Saved entries

■ ■ ■

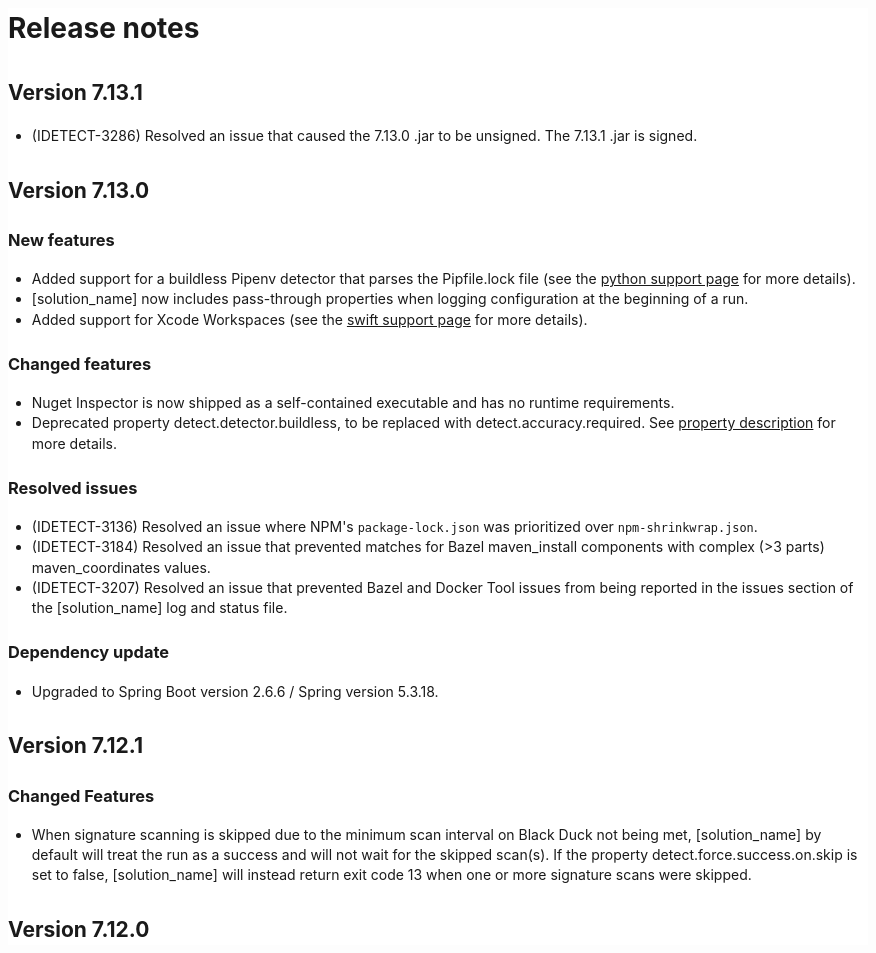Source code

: # Release notes

## Version 7.13.1

* (IDETECT-3286) Resolved an issue that caused the 7.13.0 .jar to be unsigned. The 7.13.1 .jar is signed.

## Version 7.13.0

### New features

* Added support for a buildless Pipenv detector that parses the Pipfile.lock file (see the [python support page](packagemgrs/python.md) for more details).
* [solution_name] now includes pass-through properties when logging configuration at the beginning of a run.
* Added support for Xcode Workspaces (see the [swift support page](packagemgrs/swift.md) for more details).

### Changed features
* Nuget Inspector is now shipped as a self-contained executable and has no runtime requirements. 
* Deprecated property detect.detector.buildless, to be replaced with detect.accuracy.required. See [property description](properties/configuration/detector.md#detector-accuracy-requirements-advanced) for more details.

### Resolved issues

* (IDETECT-3136) Resolved an issue where NPM's `package-lock.json` was prioritized over `npm-shrinkwrap.json`.
* (IDETECT-3184) Resolved an issue that prevented matches for Bazel maven_install components with complex (>3 parts) maven_coordinates values.
* (IDETECT-3207) Resolved an issue that prevented Bazel and Docker Tool issues from being reported in the issues section of the [solution_name] log and status file.

### Dependency update

* Upgraded to Spring Boot version 2.6.6 / Spring version 5.3.18.

## Version 7.12.1

### Changed Features

* When signature scanning is skipped due to the minimum scan interval on Black Duck not being met, [solution_name] by default will treat the run as a success and will not wait for the skipped scan(s). If the property detect.force.success.on.skip is set to false, [solution_name] will instead return exit code 13 when one or more signature scans were skipped.

## Version 7.12.0
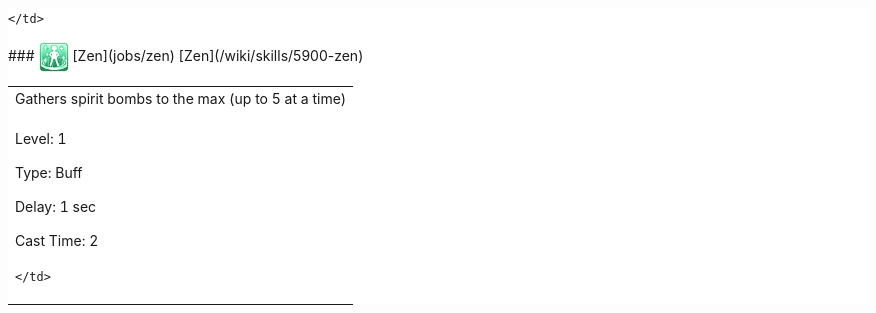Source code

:     </td>
  </tr>
</tbody>
</table>
### <img src="/assets/images/skills/skill_315001.png" width="30" height="30" style="vertical-align: middle"> [Zen](jobs/zen) [Zen](/wiki/skills/5900-zen)
<table>
<tbody>
  <tr>
    <td>Gathers spirit bombs to the max (up to 5 at a time)</td>
  </tr>
  <tr>
    <td>
              <p class="label label-yellow fs-1">Level: 1</p>
              <p class="label label-yellow fs-1">Type: Buff</p>
              <p class="label label-yellow fs-1">Delay: 1 sec</p>
              <p class="label label-yellow fs-1">Cast Time: 2</p>
      
    </td>
  </tr>
</tbody>
</table>

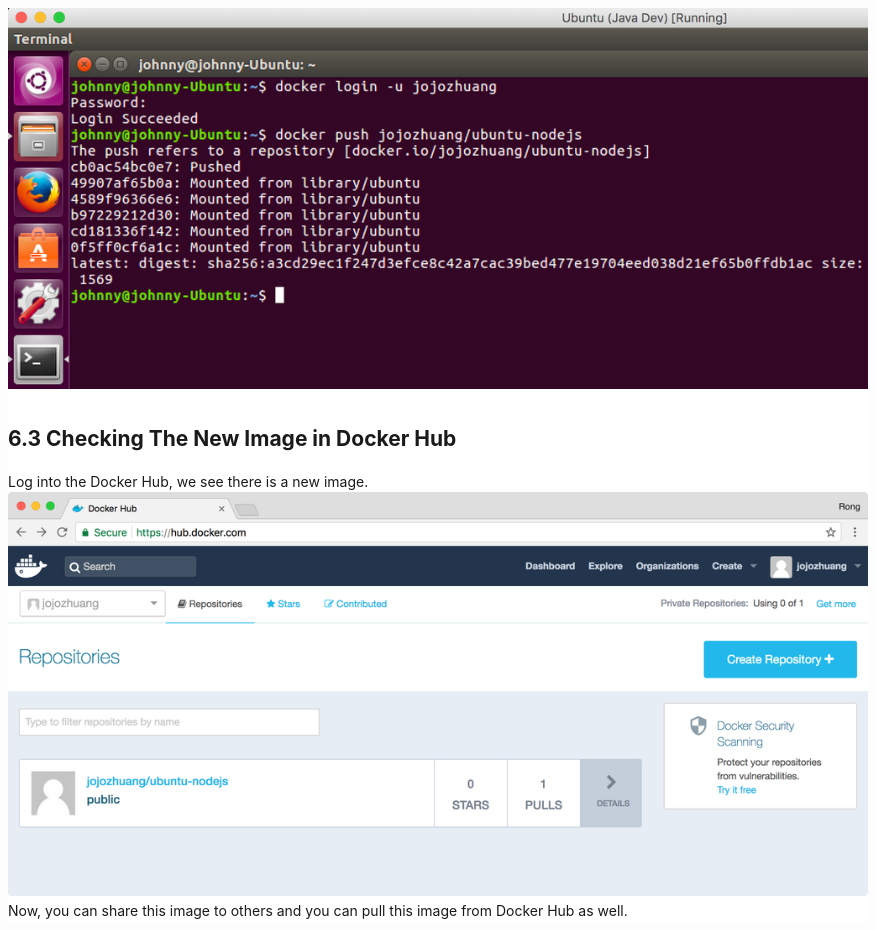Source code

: ![image](/assets/images/architecture/3501/pushfinished.png)  

## 6.3 Checking The New Image in Docker Hub
Log into the Docker Hub, we see there is a new image.
![image](/assets/images/architecture/3501/newimageonhub1.png)  
Now, you can share this image to others and you can pull this image from Docker Hub as well.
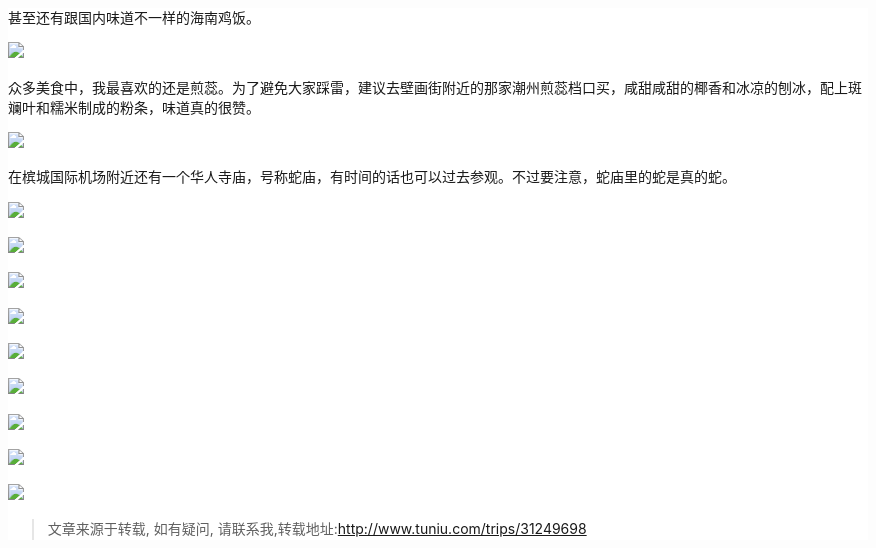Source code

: 甚至还有跟国内味道不一样的海南鸡饭。

![](https://s.tuniu.net/qn/image/2eebd7e06c402dbf69d7769ee66dd38a/680e1406-a789-4727-8beb-58c7ffecd8f1.jpg?imageView2/2/w/800/h/0)

众多美食中，我最喜欢的还是煎蕊。为了避免大家踩雷，建议去壁画街附近的那家潮州煎蕊档口买，咸甜咸甜的椰香和冰凉的刨冰，配上斑斓叶和糯米制成的粉条，味道真的很赞。

![](https://s.tuniu.net/qn/image/2eebd7e06c402dbf69d7769ee66dd38a/8fcdff05-e505-4664-9fc3-7db7c9780e89.jpg?imageView2/2/w/800/h/0)

在槟城国际机场附近还有一个华人寺庙，号称蛇庙，有时间的话也可以过去参观。不过要注意，蛇庙里的蛇是真的蛇。

![](https://s.tuniu.net/qn/image/2eebd7e06c402dbf69d7769ee66dd38a/ec23c13b-c443-4277-8c73-f9c385eb2d39.jpg?imageView2/2/w/800/h/0)

![](https://s.tuniu.net/qn/image/2eebd7e06c402dbf69d7769ee66dd38a/c3fb9dd8-1465-48b6-a194-24c4b6f0918f.jpg?imageView2/2/w/800/h/0)

![](https://s.tuniu.net/qn/image/2eebd7e06c402dbf69d7769ee66dd38a/0e807db0-ea67-43cf-8f53-e3d9d03e0ca1.jpg?imageView2/2/w/800/h/0)

![](https://s.tuniu.net/qn/image/2eebd7e06c402dbf69d7769ee66dd38a/57cf5f73-b0be-4fdd-94c8-d865a704b4cf.jpg?imageView2/2/w/800/h/0)

![](https://s.tuniu.net/qn/image/2eebd7e06c402dbf69d7769ee66dd38a/26e65590-35d8-4e51-8e56-5a908fb7aed4.jpg?imageView2/2/w/800/h/0)

![](https://s.tuniu.net/qn/image/2eebd7e06c402dbf69d7769ee66dd38a/a03918ce-a338-46ed-9754-10baf58b1e2f.jpg?imageView2/2/w/800/h/0)

![](https://s.tuniu.net/qn/image/2eebd7e06c402dbf69d7769ee66dd38a/fa2efa93-45b1-48a7-9a3d-ba8582258e12.jpg?imageView2/2/w/800/h/0)

![](https://s.tuniu.net/qn/image/2eebd7e06c402dbf69d7769ee66dd38a/c60f23aa-0f42-4e36-8520-ca08d930663c.jpg?imageView2/2/w/800/h/0)

![](https://s.tuniu.net/qn/image/2eebd7e06c402dbf69d7769ee66dd38a/67663ead-910f-488b-968a-9fe91b453de4.jpg?imageView2/2/w/800/h/0)


> 文章来源于转载, 如有疑问, 请联系我,转载地址:http://www.tuniu.com/trips/31249698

■ ■ ■

_The task_
Copy out, character for character, only the lines of the items starting at the line that contains "### New features" and ending at the line that contains "### Resolved issues", including both of those lines.

_Task solution_
### New features

* Added support for a buildless Pipenv detector that parses the Pipfile.lock file (see the [python support page](packagemgrs/python.md) for more details).
* [solution_name] now includes pass-through properties when logging configuration at the beginning of a run.
* Added support for Xcode Workspaces (see the [swift support page](packagemgrs/swift.md) for more details).

### Changed features
* Nuget Inspector is now shipped as a self-contained executable and has no runtime requirements. 
* Deprecated property detect.detector.buildless, to be replaced with detect.accuracy.required. See [property description](properties/configuration/detector.md#detector-accuracy-requirements-advanced) for more details.

### Resolved issues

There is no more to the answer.